Only nine months ago, Zynga was worth $11.5 billion, pumping out new games every month at breakneck speed.
It seems so far away in time, given everything that's happened since.
Zynga's stock is stuck in the doldrums and it's shuttering 11 older games like PetVille and Indiana Jones Adventure World that failed to keep large audiences. It's just more bad news in a year full of bad news for Zynga.
2011 was a very good year. Zynga had just gone public. The paint had barely dried on its gleaming, brick-clad Dog House headquarters on the western edge of San Francisco's South of Market district—one of the hottest destinations for talent from within and without the video-game industry.
Since then, investors wiped $10 billion off Zynga's market cap. Executives and creative talent fled, as did players. New games were slow to come out. Acquisitions like OMGPOP soured. Zynga closed some of its offices and laid off employees. And Facebook and Zynga ripped up their special relationship, leaving Zynga as just one of many games makers on the social network's platform.

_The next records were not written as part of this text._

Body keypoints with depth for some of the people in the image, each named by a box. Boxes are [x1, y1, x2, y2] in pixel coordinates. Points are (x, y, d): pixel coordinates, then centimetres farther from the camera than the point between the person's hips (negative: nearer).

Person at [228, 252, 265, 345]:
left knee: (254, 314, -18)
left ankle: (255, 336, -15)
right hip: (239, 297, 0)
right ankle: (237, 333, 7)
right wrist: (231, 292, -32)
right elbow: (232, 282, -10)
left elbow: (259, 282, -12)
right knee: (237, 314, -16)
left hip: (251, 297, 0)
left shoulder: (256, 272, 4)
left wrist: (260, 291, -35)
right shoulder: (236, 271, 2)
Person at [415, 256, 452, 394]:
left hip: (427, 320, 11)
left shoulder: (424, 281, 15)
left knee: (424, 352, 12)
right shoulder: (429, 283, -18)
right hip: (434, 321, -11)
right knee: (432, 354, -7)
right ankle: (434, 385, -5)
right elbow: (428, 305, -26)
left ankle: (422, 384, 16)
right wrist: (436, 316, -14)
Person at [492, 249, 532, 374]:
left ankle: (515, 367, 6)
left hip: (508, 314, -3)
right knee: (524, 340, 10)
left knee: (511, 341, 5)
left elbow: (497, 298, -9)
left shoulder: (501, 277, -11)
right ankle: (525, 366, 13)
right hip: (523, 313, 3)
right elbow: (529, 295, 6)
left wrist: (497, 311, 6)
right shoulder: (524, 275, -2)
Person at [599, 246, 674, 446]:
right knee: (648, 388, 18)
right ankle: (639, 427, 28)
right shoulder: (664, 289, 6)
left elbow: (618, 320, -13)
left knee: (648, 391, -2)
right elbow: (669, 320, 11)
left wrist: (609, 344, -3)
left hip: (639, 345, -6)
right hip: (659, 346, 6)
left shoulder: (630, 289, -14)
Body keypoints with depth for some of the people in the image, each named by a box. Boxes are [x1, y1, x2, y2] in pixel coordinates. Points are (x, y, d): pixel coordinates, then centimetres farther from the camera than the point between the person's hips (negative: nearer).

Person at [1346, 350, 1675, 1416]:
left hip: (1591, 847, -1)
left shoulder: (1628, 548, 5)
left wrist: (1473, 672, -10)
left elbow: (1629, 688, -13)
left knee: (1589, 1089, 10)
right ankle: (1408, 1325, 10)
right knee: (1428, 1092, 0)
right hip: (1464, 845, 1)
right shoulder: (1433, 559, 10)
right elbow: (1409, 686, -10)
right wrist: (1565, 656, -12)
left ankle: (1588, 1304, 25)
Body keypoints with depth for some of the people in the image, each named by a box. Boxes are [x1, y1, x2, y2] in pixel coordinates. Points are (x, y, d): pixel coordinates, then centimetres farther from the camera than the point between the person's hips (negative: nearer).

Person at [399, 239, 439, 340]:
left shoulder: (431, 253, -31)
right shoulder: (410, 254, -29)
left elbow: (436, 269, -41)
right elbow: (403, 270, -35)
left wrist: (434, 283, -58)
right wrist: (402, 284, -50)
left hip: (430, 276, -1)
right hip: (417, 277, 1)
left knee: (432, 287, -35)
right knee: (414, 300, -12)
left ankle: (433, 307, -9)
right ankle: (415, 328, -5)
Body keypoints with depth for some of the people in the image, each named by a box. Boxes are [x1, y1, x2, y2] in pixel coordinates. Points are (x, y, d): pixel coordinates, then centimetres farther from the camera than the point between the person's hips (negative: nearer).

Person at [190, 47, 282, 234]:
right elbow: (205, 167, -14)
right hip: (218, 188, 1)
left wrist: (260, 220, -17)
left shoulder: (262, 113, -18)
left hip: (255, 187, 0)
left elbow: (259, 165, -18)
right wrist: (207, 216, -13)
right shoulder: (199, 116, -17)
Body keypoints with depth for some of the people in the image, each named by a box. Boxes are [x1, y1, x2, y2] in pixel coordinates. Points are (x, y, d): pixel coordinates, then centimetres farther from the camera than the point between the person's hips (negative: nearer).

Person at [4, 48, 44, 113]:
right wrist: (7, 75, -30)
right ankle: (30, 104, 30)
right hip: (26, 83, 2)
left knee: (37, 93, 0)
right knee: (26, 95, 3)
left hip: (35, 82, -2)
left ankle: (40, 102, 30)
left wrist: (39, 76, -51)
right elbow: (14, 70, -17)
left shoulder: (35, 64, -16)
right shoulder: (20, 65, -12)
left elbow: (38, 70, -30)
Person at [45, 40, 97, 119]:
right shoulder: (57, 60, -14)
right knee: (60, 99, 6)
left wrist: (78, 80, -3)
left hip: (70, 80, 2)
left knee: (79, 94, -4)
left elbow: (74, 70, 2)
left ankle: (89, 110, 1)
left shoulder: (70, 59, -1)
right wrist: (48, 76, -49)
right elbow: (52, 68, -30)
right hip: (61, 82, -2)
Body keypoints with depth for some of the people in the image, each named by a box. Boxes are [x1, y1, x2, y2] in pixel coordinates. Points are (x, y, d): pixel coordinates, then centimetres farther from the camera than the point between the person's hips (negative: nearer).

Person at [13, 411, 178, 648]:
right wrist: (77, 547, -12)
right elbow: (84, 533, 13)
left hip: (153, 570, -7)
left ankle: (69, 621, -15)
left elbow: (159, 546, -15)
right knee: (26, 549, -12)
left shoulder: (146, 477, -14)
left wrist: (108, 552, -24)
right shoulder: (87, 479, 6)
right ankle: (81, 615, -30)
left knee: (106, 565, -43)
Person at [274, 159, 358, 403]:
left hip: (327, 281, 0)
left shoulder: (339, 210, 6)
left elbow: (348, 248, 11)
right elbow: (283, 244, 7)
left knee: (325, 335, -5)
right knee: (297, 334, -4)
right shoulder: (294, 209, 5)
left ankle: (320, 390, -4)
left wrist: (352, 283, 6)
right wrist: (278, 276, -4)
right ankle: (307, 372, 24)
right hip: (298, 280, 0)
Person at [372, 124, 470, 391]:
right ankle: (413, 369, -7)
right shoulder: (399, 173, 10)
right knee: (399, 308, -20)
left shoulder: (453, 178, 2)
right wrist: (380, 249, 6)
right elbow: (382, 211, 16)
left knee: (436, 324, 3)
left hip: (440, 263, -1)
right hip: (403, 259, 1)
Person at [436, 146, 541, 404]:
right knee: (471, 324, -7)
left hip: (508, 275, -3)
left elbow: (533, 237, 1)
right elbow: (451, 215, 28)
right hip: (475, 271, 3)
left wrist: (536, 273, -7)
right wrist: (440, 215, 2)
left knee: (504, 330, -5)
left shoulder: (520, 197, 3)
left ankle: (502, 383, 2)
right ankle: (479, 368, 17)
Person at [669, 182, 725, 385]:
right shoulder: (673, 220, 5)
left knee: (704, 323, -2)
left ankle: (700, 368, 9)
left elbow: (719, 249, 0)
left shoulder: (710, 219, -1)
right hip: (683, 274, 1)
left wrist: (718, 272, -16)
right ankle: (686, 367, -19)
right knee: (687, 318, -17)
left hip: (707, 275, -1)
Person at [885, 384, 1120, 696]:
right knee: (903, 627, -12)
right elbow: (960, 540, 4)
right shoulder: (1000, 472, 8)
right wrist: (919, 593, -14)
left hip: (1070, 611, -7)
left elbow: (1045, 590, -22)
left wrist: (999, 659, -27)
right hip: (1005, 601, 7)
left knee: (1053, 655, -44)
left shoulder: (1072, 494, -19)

There were some bright spots. Zynga made progress on getting into real-money gaming—that is, gambling. It swiftly filled holes in its executive lineup with new leaders. It showed signs of a creative renaissance with new games. And it remains far and away the largest player in social games.
But it's left with a sense of wasted time and lost promise, with Wall Street setting a clock on CEO Mark Pincus's time at the top of the company.
January started off with a whiff of optimism about real-money gaming
Rumors spread that Zynga would get into online gambling, a billion-dollar revenue opportunity, though sources within the company batted those down.
It launched Hidden Chronicles, a new, more sophisticated social game, and Scramble With Friends
Hidden Chronicles ended up disappointing. It peaked at 33 million monthly active users and has since dropped to 5 million. Scramble With Friends, an extension of the Words With Friends franchise, has struggled, too, barely staying in the top 50 on Apple's ranking of mobile games.
And Zynga seemed to have the talent momentum, too
Zynga hired away Barry Cottle, a top online-games executive, from Electronic Arts. This hire stuck: After some shakeups, Cottle is now chief revenue officer.